1. Firstly, the in silico simulations have to be redone in YASARA in order to produce similar results as reported. [2] This involves the modeling of the olfactory receptor hOR2AG1 by using the crystal structure of the bovine rhodopsin and altering the alignment between the two sequences, by the homology build macro. Define the binding cavities of the receptor and see if it is similar. Run a 10 ns MD without any ligand and see if the binding niche shrinks in volume.
By docking the amyl butyrate in the binding niche of the hOR2AG1 olfactory receptor, and providing the same results as described, gives a firm conformation that YASARA is indeed applicable to the structural modeling. Executing a 10 ns MD on the vertical configuration of amyl butyrate and analyzing how well the hydrogen bonds are preserved, should give more insight in the reliability of the program.
2. The rGPR109A and hOR1G1 receptors with their rI7 flanks were modeled in the same manner as with the hOR2AG1 protein. The original rGPR109A, hGPR109A, hOR1G1 and I7 receptors underwent the same procedure. Also, the hOR2AG1 receptor model was used for further analyzes. After undergoing step 1, other ligands were used for all proteins. For the rGPR109A/rI7, rGPR109A and hGPR109A models the following ligands were used (figure 2).

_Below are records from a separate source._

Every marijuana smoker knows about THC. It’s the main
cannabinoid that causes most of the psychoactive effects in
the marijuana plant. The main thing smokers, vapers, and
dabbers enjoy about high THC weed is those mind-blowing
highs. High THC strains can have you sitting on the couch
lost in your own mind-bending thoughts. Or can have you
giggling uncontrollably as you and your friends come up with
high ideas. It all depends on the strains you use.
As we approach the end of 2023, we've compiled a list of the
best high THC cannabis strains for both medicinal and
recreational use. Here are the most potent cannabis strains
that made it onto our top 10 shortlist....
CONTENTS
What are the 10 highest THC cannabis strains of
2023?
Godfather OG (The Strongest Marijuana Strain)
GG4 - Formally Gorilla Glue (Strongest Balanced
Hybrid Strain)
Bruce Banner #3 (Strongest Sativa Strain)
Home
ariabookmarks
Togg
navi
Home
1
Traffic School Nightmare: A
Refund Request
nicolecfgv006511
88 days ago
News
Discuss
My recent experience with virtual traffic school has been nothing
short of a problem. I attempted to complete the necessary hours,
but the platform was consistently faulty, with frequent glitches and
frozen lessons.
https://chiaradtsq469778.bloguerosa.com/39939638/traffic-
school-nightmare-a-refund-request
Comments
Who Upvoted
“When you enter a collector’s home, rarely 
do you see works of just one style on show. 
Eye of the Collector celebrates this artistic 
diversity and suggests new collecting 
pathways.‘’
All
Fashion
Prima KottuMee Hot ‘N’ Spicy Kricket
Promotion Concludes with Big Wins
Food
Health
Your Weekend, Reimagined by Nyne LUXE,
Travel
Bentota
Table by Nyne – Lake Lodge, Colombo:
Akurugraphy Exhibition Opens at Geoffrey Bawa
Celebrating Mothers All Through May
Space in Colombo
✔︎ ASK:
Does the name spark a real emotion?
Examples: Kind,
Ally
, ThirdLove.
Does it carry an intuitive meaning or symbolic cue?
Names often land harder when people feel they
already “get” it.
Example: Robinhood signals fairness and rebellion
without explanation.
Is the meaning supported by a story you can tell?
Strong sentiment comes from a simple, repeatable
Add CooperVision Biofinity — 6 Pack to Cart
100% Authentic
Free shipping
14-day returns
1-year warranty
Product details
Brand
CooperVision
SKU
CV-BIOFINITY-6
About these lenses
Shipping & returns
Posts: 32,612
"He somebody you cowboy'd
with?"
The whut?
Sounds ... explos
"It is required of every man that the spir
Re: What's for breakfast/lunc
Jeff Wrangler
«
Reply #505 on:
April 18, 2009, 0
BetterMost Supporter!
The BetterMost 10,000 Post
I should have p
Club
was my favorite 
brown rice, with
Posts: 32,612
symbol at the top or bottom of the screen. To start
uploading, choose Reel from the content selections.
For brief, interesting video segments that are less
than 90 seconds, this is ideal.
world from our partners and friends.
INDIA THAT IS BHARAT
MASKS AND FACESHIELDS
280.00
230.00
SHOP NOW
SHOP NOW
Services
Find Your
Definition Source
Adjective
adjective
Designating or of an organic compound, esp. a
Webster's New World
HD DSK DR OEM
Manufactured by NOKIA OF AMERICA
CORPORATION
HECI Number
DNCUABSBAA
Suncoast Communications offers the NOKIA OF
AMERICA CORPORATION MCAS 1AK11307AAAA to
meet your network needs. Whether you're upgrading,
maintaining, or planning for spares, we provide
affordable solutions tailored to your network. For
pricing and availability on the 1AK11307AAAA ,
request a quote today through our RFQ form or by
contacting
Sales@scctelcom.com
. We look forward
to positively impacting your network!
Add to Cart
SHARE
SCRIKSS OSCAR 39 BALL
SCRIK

Figure 2 Configurations of used ligands for GPR109A derivatives. Niacin (A1 = C, A2 = N, A3 = OH), methyl nicotinate (A1 = C, A2 = N, A3 = OMe) and methyl isonicotinate (A1 = N, A2 = C, A3 = OMe)
The ligands for hOR1G1/rI7 and hOR1G1 are shown in figure 3.

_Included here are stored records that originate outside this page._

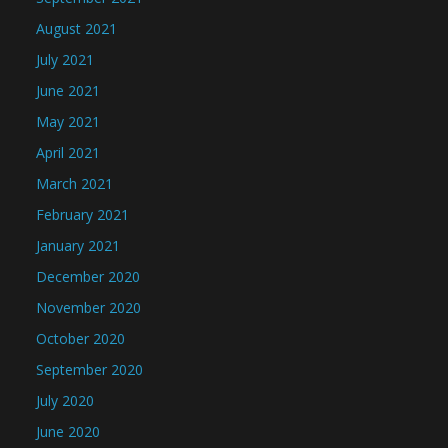
August 2021
July 2021
June 2021
May 2021
April 2021
March 2021
February 2021
January 2021
December 2020
November 2020
October 2020
September 2020
July 2020
June 2020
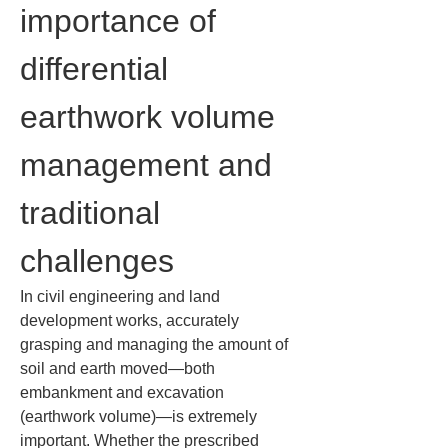
importance of 
differential 
earthwork volume 
management and 
traditional 
challenges
In civil engineering and land 
development works, accurately 
grasping and managing the amount of 
soil and earth moved—both 
embankment and excavation 
(earthwork volume)—is extremely 
important. Whether the prescribed 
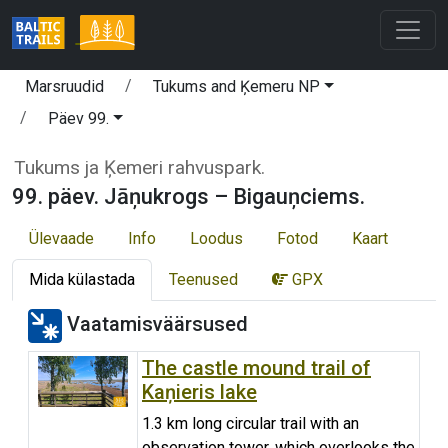
Marsruudid
Tukums and Ķemeru NP
Päev 99.
Tukums ja Ķemeri rahvuspark.
99. päev. Jāņukrogs – Bigauņciems.
Ülevaade
Info
Loodus
Fotod
Kaart
Mida külastada
Teenused
GPX
Vaatamisväärsused
The castle mound trail of
Kaņieris lake
1.3 km long circular trail with an
observation tower, which overlooks the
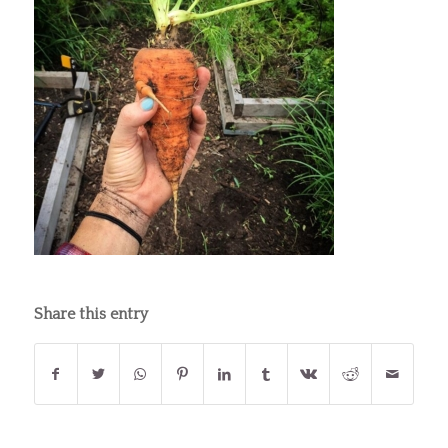
Share this entry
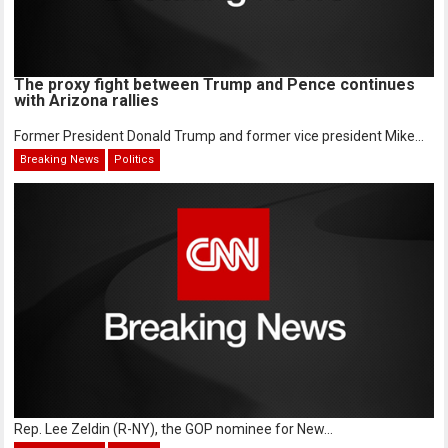
The proxy fight between Trump and Pence continues
with Arizona rallies
Former President Donald Trump and former vice president Mike...
Breaking News
Politics
Rep. Lee Zeldin (R-NY), the GOP nominee for New...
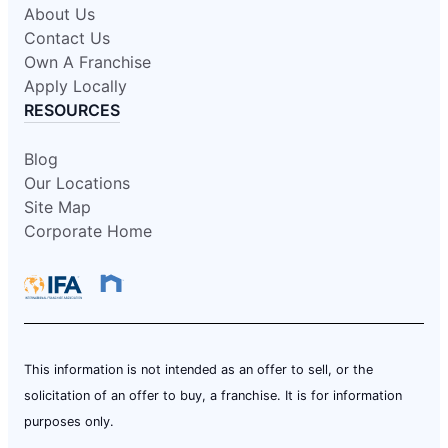
About Us
Contact Us
Own A Franchise
Apply Locally
RESOURCES
Blog
Our Locations
Site Map
Corporate Home
This information is not intended as an offer to sell, or the
solicitation of an offer to buy, a franchise. It is for information
purposes only.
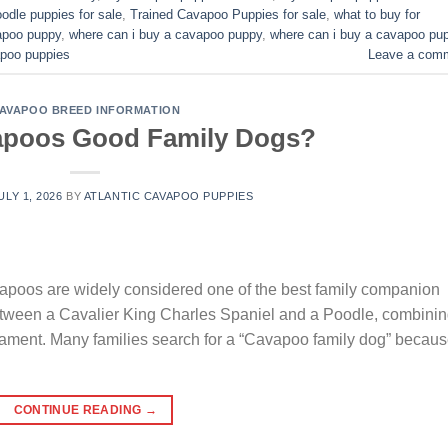
odle puppies for sale
,
Trained Cavapoo Puppies for sale
,
what to buy for
vapoo puppy
,
where can i buy a cavapoo puppy
,
where can i buy a cavapoo pu
poo puppies​
Leave a com
AVAPOO BREED INFORMATION
apoos Good Family Dogs?
ULY 1, 2026
BY
ATLANTIC CAVAPOO PUPPIES
oos are widely considered one of the best family companion
between a Cavalier King Charles Spaniel and a Poodle, combini
erament. Many families search for a “Cavapoo family dog” becau
CONTINUE READING
→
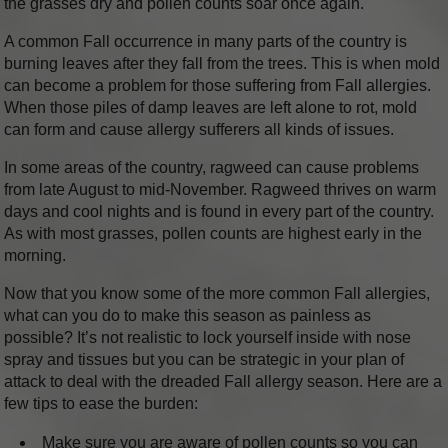
the grasses dry and pollen counts soar once again.
A common Fall occurrence in many parts of the country is
burning leaves after they fall from the trees. This is when mold
can become a problem for those suffering from Fall allergies.
When those piles of damp leaves are left alone to rot, mold
can form and cause allergy sufferers all kinds of issues.
In some areas of the country, ragweed can cause problems
from late August to mid-November. Ragweed thrives on warm
days and cool nights and is found in every part of the country.
As with most grasses, pollen counts are highest early in the
morning.
Now that you know some of the more common Fall allergies,
what can you do to make this season as painless as
possible? It’s not realistic to lock yourself inside with nose
spray and tissues but you can be strategic in your plan of
attack to deal with the dreaded Fall allergy season. Here are a
few tips to ease the burden:
Make sure you are aware of pollen counts so you can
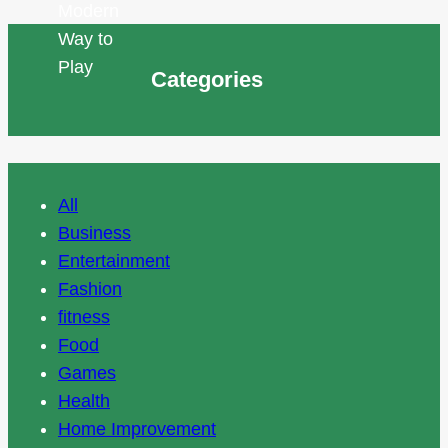
Categories
All
Business
Entertainment
Fashion
fitness
Food
Games
Health
Home Improvement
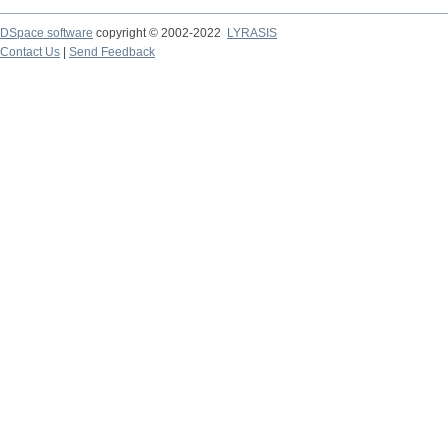
DSpace software
copyright © 2002-2022
LYRASIS
Contact Us
|
Send Feedback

Figure 3 Configurations of used ligands for OR1G1 derivatives. Isoamyl acetate (A1 = CMe, A2 = C), buthyl acetate (A1 = C, A2 = C) and isoamyl propionate
The I7 model will have the ligands hexanal and octanal (figure 4) docked in its binding niche.
Figure 4 Configurations of used ligands for I7 receptor. Hexanal (A = C), nonanal (A = CMe) and octanal (A = CEt)
After docking a ligand in the cavity of the receptor, a 10 ns MD simulation is executed and the preservation of the hydrogen bonds between the ligand and related amino acids are analyzed to examine how well the ligand is docked in the receptor.
3. In all cases, depending on the conclusions of the in silico and experimentally results, specific point mutations in silico – and if time is left, also experimentally – can reconfigure the ligand-binding niche in such a way that it only specifically binds to the desired compound, i.e. only methyl nicotinate to the rGPR109A/rI7 receptor.
Results
In order to test if this is the case, different small molecules that are a derivative of the original ligands should be docked in the correct receptor. By testing them in silico and experimentally, we will be able to check if the novel ligand-binding niche is indeed as specific as we would like it to be.
Future follow-ups
If time permits, we could see if we can change the receptor in a different way to see if we can reconfigure the binding niche in such a way that other chemical compounds could bind to it, say, methyl isonicotinate instead of methyl nicotinate. Furthermore, it would be interesting if some kind of universality can be found to predict other configurations of binding niches.
Another interesting approach would be to engineer an olfactory receptor for one of the other three chemical compounds (figure 2) which are found in the breath of a tuberculosis patient. to make a combination of two novel yeast cells and let measurements be even more sensitive.